Very faintly, she snorted and thought: Canuidhol lin. Rangers just didn't go in for the two masses of farmboys in-steel shirts-with-pikes style of head butting. She was sure the Fair Folk had never been quite that stupid; they'd had to contend with a much higher grade of Dark Lord than you found nowadays.

Though this Prophet guy seems to show some promise.

Antelope ran across the deserted fields; birds rose from the marshes and the dead trees. Then…

"Mmm-hmmm!" Mary said.

"Lots," Ritva replied; speaking quietly rather than whispering-whispers carried farther because of the sibilants.

There was dust coming from the north; individual trails, and behind it a plume-several dozen wagons or fifty or sixty horsemen, she estimated. And eagles and hawks, hanging in the air above them; they always did that out here when humans were on the move, hop ing for birds and small animals spooked into the open. One plunged as she watched, coming up with something wriggling in its claws.

And let that be a lesson to you, she thought. That's what comes of breaking cover 'cause you're nervous.

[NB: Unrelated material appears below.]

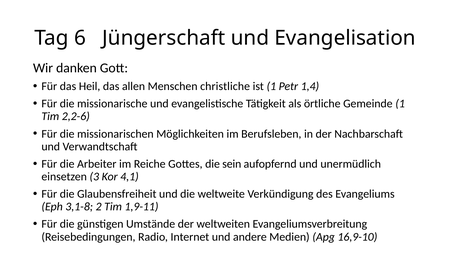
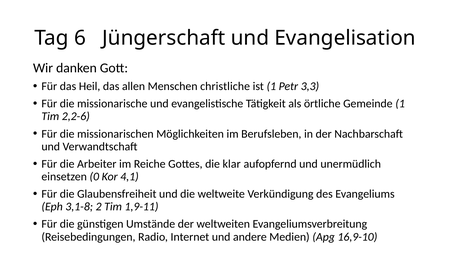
1,4: 1,4 -> 3,3
sein: sein -> klar
3: 3 -> 0
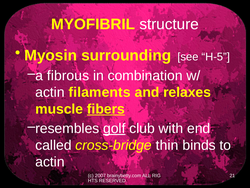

The trails of dust turned into horsemen. Ritva turned the binoculars with extreme care; the sun was getting lower and nothing gave you away at a distance like a glint. They looked like anyone's light horse-except that everything they wore was exactly the same; same short chain-mail shirt, same stirrup hilted saber, same model of saddle, same five pointed star tooled into the leather of the bow cases in front of their right knees.